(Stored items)
━━━━

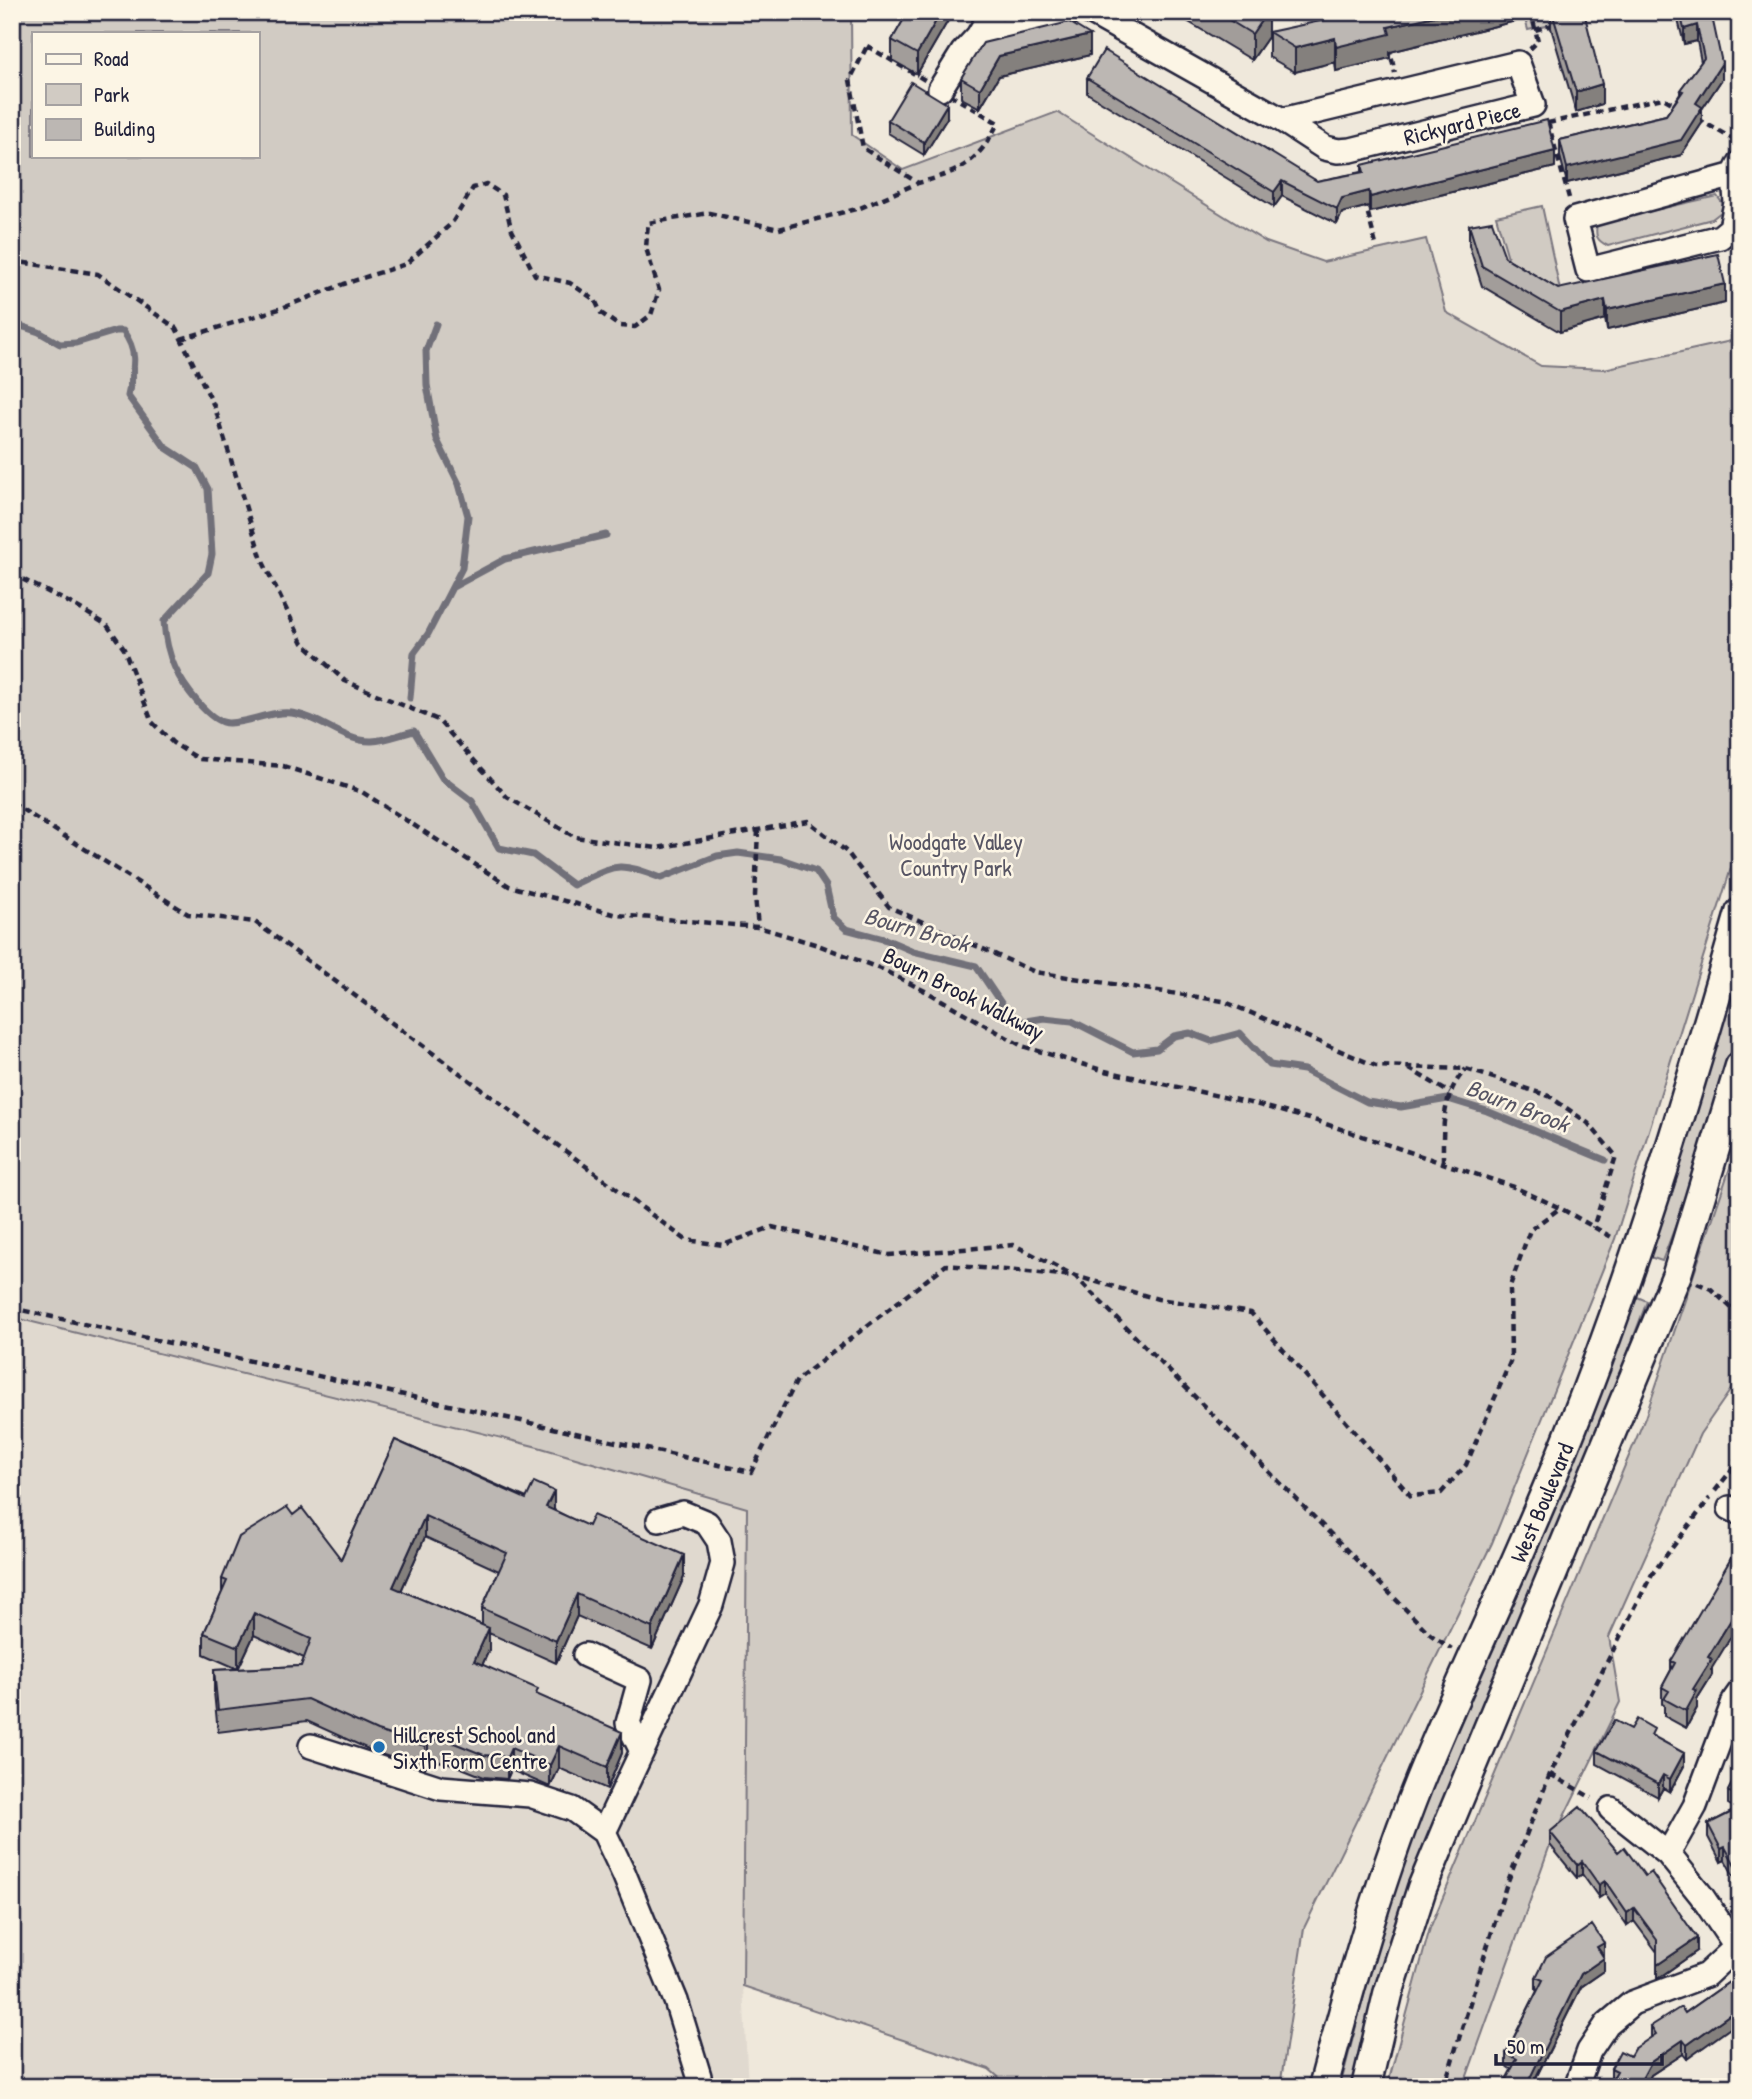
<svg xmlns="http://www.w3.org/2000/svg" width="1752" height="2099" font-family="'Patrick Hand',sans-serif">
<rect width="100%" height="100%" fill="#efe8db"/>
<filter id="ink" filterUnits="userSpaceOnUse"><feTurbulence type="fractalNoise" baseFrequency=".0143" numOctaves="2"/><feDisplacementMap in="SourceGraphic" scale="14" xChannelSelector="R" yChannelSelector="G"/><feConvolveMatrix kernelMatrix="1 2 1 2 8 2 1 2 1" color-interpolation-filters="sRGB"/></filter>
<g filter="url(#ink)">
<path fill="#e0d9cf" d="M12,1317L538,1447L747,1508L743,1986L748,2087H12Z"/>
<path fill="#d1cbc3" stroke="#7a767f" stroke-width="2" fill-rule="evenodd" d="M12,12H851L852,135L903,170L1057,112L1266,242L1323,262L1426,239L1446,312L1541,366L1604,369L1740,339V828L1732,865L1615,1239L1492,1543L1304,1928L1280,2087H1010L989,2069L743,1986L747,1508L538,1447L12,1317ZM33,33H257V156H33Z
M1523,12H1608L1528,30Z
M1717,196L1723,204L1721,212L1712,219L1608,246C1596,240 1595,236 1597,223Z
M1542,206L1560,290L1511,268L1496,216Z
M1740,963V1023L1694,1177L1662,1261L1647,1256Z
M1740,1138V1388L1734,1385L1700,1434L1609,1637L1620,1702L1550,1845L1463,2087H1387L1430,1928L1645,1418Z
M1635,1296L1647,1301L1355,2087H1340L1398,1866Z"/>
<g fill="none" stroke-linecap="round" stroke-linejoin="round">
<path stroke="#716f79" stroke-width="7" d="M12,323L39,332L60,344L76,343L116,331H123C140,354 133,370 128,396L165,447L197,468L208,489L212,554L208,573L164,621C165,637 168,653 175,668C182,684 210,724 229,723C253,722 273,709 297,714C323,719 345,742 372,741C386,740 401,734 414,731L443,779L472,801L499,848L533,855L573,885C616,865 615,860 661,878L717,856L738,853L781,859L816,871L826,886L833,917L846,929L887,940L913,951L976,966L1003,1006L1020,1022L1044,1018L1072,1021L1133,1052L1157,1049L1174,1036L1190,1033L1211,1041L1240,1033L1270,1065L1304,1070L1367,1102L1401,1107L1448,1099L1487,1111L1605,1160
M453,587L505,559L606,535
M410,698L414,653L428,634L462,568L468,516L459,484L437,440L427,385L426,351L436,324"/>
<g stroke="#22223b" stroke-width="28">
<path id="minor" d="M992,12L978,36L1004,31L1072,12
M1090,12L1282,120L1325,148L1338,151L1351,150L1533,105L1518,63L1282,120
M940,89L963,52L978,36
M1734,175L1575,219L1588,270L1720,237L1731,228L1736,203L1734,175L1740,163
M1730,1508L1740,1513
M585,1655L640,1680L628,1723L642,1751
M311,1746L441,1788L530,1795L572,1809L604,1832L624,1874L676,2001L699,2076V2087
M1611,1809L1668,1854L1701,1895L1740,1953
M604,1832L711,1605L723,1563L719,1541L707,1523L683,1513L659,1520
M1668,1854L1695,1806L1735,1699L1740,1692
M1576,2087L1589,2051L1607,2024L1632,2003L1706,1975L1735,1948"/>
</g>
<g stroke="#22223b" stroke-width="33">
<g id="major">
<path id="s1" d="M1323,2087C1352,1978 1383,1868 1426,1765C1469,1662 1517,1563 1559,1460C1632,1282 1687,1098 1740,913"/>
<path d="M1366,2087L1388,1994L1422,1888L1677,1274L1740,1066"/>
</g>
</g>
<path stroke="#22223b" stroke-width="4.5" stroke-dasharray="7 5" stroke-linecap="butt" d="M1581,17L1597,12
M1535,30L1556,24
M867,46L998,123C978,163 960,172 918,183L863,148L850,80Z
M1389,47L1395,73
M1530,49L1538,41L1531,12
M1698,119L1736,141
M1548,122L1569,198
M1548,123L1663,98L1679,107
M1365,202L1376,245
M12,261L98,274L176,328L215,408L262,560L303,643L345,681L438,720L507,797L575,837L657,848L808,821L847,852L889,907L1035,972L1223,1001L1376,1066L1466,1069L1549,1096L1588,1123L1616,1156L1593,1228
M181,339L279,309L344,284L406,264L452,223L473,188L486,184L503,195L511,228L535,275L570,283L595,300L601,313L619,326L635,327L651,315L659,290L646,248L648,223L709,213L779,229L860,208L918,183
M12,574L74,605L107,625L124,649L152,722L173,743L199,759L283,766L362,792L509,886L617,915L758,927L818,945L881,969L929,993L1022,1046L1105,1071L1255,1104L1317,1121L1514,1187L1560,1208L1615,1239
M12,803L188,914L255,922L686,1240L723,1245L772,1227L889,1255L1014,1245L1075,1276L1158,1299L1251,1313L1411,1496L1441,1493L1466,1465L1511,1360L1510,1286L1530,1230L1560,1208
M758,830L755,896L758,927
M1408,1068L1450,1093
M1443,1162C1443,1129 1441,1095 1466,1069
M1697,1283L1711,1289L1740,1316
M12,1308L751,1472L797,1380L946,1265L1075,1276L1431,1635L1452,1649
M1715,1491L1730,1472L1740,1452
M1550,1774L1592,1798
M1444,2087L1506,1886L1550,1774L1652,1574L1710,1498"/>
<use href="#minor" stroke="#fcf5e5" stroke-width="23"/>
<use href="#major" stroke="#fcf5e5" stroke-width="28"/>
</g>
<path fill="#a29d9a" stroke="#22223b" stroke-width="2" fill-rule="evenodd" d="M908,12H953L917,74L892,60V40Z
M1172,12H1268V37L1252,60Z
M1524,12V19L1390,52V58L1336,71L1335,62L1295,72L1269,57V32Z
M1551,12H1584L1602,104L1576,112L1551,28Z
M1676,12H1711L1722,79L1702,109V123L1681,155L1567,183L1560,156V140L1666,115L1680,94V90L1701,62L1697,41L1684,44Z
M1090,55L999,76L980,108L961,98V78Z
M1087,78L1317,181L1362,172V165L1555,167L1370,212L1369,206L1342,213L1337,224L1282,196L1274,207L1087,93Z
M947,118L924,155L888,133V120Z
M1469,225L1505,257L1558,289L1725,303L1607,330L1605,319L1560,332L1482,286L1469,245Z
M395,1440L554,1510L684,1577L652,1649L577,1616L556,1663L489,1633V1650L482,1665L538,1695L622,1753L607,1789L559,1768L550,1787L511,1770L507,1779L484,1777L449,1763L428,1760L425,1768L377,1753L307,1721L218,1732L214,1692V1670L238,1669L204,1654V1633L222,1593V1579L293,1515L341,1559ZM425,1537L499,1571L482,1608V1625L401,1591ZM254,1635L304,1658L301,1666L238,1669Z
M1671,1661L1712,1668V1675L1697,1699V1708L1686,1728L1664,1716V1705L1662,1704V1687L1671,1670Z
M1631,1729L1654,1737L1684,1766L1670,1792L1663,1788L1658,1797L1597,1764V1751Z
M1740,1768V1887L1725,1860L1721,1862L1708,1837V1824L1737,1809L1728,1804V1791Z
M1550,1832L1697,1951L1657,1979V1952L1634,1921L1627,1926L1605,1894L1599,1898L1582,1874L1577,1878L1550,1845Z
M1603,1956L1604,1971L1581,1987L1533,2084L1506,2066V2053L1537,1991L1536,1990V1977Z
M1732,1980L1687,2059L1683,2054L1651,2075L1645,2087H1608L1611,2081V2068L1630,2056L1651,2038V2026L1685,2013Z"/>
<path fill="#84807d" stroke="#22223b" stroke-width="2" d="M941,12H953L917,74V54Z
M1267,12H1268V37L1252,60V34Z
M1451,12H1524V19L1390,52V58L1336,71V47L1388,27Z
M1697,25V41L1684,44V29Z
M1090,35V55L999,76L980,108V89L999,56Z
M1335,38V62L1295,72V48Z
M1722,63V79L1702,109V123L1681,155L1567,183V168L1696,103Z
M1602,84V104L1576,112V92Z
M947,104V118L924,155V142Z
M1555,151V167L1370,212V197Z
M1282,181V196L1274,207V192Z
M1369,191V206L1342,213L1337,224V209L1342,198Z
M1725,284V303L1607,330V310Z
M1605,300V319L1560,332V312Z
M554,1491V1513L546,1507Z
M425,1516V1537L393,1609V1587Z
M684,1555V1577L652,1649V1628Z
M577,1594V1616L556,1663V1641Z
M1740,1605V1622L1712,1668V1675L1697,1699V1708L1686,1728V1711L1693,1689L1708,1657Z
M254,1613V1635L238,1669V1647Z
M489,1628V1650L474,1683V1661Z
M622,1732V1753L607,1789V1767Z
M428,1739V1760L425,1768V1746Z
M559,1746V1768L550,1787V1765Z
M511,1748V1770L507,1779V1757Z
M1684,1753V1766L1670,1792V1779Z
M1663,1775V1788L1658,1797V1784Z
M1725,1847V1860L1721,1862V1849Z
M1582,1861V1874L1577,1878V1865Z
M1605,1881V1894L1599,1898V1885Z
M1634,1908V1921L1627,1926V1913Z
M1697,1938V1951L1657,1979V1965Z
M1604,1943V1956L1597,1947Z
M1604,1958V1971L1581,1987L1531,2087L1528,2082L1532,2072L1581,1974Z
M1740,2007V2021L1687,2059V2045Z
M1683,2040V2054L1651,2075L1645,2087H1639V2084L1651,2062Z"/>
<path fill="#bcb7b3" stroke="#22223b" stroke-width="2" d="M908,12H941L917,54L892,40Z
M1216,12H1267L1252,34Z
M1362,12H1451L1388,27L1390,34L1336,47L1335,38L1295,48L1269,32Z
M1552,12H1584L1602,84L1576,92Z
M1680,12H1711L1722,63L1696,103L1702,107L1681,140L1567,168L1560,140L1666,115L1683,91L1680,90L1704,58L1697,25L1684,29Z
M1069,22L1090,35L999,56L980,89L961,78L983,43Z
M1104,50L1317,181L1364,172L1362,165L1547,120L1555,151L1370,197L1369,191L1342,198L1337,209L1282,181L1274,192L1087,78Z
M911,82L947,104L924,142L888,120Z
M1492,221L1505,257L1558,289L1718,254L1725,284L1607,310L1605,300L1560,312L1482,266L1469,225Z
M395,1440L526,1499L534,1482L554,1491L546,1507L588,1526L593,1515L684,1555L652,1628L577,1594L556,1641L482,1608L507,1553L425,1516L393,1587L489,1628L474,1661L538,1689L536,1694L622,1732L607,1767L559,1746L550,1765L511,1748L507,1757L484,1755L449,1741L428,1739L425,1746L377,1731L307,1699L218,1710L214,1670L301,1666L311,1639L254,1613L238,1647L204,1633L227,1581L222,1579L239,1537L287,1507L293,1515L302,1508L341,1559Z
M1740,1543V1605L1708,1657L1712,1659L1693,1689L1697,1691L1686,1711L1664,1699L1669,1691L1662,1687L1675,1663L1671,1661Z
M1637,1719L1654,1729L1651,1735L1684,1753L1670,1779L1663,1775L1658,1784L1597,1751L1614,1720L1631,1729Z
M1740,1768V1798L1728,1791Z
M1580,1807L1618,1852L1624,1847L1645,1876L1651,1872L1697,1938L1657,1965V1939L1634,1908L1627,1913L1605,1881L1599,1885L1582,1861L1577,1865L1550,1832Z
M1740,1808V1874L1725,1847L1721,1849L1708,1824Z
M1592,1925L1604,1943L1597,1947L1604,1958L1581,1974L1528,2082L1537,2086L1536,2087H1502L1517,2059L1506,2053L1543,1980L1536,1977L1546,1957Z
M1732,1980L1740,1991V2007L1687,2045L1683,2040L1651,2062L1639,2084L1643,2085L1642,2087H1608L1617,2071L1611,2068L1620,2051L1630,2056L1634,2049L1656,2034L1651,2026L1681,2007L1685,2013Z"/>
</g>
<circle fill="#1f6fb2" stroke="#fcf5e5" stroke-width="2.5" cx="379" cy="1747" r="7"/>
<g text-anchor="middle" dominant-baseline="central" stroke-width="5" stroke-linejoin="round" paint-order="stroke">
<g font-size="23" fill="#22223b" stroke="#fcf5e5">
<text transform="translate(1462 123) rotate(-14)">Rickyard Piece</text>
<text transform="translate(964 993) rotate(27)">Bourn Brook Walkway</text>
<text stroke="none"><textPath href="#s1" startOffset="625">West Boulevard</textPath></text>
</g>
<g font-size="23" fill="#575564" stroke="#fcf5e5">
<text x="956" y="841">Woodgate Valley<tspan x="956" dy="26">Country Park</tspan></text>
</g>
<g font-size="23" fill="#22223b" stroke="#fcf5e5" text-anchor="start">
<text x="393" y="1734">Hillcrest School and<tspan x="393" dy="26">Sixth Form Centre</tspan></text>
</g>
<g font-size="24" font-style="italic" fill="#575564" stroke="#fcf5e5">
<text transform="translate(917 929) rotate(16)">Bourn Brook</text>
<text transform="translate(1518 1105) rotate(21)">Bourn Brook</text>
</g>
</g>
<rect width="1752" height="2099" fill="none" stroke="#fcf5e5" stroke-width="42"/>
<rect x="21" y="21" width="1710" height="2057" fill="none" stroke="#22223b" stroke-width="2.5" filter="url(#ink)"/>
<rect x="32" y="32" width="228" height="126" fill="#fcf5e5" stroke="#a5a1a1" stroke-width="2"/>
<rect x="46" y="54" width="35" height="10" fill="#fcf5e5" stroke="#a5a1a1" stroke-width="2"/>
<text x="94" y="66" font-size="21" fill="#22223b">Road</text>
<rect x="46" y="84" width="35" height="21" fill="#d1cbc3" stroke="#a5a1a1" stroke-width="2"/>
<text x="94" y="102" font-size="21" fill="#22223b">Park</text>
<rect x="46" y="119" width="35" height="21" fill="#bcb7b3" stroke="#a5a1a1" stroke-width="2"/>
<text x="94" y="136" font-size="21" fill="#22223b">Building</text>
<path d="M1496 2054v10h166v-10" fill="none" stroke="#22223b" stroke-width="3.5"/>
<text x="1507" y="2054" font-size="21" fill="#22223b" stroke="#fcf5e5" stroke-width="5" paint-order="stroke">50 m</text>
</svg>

━━━━

Would you please return all lines of the data that include the word "linejoin"?

**TASK SOLUTION:**
<g fill="none" stroke-linecap="round" stroke-linejoin="round">
<g text-anchor="middle" dominant-baseline="central" stroke-width="5" stroke-linejoin="round" paint-order="stroke">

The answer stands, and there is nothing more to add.